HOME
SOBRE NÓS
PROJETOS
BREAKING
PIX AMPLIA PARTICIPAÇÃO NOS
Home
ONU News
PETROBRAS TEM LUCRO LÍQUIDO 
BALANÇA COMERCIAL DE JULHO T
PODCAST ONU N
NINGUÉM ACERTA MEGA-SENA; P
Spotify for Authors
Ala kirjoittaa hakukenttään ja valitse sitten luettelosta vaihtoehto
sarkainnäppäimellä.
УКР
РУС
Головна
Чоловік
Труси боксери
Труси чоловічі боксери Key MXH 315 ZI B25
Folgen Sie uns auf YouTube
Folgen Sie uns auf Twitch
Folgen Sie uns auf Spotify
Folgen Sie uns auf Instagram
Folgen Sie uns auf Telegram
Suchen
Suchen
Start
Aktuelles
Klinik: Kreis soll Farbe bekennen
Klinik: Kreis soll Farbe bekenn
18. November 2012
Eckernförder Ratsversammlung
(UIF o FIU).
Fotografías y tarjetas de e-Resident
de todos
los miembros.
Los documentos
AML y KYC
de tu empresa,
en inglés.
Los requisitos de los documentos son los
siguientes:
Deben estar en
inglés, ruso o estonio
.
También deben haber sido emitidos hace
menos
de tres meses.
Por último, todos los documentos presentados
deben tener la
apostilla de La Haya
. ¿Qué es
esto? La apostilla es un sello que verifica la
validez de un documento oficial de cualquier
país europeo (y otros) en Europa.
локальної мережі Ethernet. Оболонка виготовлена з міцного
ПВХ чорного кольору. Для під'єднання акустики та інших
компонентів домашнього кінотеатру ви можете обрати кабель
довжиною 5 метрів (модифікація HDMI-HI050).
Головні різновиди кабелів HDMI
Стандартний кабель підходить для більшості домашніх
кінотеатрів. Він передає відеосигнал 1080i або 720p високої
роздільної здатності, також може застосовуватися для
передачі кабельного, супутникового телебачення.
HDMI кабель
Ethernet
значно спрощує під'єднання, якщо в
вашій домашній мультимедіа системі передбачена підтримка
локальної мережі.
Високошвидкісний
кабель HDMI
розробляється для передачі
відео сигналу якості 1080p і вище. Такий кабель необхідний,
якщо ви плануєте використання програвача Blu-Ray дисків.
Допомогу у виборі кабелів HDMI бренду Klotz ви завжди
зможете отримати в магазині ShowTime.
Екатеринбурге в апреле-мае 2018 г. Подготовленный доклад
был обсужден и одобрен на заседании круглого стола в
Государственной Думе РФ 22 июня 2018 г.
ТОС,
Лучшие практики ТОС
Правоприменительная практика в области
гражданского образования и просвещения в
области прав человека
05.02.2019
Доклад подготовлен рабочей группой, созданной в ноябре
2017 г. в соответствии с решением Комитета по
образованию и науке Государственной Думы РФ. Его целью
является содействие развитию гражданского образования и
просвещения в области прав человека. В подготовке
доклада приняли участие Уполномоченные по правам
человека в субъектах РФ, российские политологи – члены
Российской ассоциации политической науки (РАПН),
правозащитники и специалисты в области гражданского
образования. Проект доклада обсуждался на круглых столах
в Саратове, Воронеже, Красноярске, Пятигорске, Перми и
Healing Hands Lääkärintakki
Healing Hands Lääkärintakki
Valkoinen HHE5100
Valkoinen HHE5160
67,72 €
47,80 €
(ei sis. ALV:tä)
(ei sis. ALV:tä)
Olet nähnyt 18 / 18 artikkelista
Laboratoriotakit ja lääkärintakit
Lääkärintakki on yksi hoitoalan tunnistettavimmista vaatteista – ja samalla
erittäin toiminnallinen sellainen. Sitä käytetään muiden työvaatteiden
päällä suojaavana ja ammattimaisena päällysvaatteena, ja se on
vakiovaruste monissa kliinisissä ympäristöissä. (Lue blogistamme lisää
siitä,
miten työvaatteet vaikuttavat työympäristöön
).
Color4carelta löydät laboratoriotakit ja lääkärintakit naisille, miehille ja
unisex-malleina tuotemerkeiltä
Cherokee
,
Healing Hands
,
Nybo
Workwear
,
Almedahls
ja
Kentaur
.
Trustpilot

** Work request **
Recreate the listing word for word, omitting nothing.

** Completed exercise **
HOME
SOBRE NÓS
PROJETOS
BREAKING
PIX AMPLIA PARTICIPAÇÃO NOS
Home
ONU News
PETROBRAS TEM LUCRO LÍQUIDO 
BALANÇA COMERCIAL DE JULHO T
PODCAST ONU N
NINGUÉM ACERTA MEGA-SENA; P
Spotify for Authors
Ala kirjoittaa hakukenttään ja valitse sitten luettelosta vaihtoehto
sarkainnäppäimellä.
УКР
РУС
Головна
Чоловік
Труси боксери
Труси чоловічі боксери Key MXH 315 ZI B25
Folgen Sie uns auf YouTube
Folgen Sie uns auf Twitch
Folgen Sie uns auf Spotify
Folgen Sie uns auf Instagram
Folgen Sie uns auf Telegram
Suchen
Suchen
Start
Aktuelles
Klinik: Kreis soll Farbe bekennen
Klinik: Kreis soll Farbe bekenn
18. November 2012
Eckernförder Ratsversammlung
(UIF o FIU).
Fotografías y tarjetas de e-Resident
de todos
los miembros.
Los documentos
AML y KYC
de tu empresa,
en inglés.
Los requisitos de los documentos son los
siguientes:
Deben estar en
inglés, ruso o estonio
.
También deben haber sido emitidos hace
menos
de tres meses.
Por último, todos los documentos presentados
deben tener la
apostilla de La Haya
. ¿Qué es
esto? La apostilla es un sello que verifica la
validez de un documento oficial de cualquier
país europeo (y otros) en Europa.
локальної мережі Ethernet. Оболонка виготовлена з міцного
ПВХ чорного кольору. Для під'єднання акустики та інших
компонентів домашнього кінотеатру ви можете обрати кабель
довжиною 5 метрів (модифікація HDMI-HI050).
Головні різновиди кабелів HDMI
Стандартний кабель підходить для більшості домашніх
кінотеатрів. Він передає відеосигнал 1080i або 720p високої
роздільної здатності, також може застосовуватися для
передачі кабельного, супутникового телебачення.
HDMI кабель
Ethernet
значно спрощує під'єднання, якщо в
вашій домашній мультимедіа системі передбачена підтримка
локальної мережі.
Високошвидкісний
кабель HDMI
розробляється для передачі
відео сигналу якості 1080p і вище. Такий кабель необхідний,
якщо ви плануєте використання програвача Blu-Ray дисків.
Допомогу у виборі кабелів HDMI бренду Klotz ви завжди
зможете отримати в магазині ShowTime.
Екатеринбурге в апреле-мае 2018 г. Подготовленный доклад
был обсужден и одобрен на заседании круглого стола в
Государственной Думе РФ 22 июня 2018 г.
ТОС,
Лучшие практики ТОС
Правоприменительная практика в области
гражданского образования и просвещения в
области прав человека
05.02.2019
Доклад подготовлен рабочей группой, созданной в ноябре
2017 г. в соответствии с решением Комитета по
образованию и науке Государственной Думы РФ. Его целью
является содействие развитию гражданского образования и
просвещения в области прав человека. В подготовке
доклада приняли участие Уполномоченные по правам
человека в субъектах РФ, российские политологи – члены
Российской ассоциации политической науки (РАПН),
правозащитники и специалисты в области гражданского
образования. Проект доклада обсуждался на круглых столах
в Саратове, Воронеже, Красноярске, Пятигорске, Перми и
Healing Hands Lääkärintakki
Healing Hands Lääkärintakki
Valkoinen HHE5100
Valkoinen HHE5160
67,72 €
47,80 €
(ei sis. ALV:tä)
(ei sis. ALV:tä)
Olet nähnyt 18 / 18 artikkelista
Laboratoriotakit ja lääkärintakit
Lääkärintakki on yksi hoitoalan tunnistettavimmista vaatteista – ja samalla
erittäin toiminnallinen sellainen. Sitä käytetään muiden työvaatteiden
päällä suojaavana ja ammattimaisena päällysvaatteena, ja se on
vakiovaruste monissa kliinisissä ympäristöissä. (Lue blogistamme lisää
siitä,
miten työvaatteet vaikuttavat työympäristöön
).
Color4carelta löydät laboratoriotakit ja lääkärintakit naisille, miehille ja
unisex-malleina tuotemerkeiltä
Cherokee
,
Healing Hands
,
Nybo
Workwear
,
Almedahls
ja
Kentaur
.
Trustpilot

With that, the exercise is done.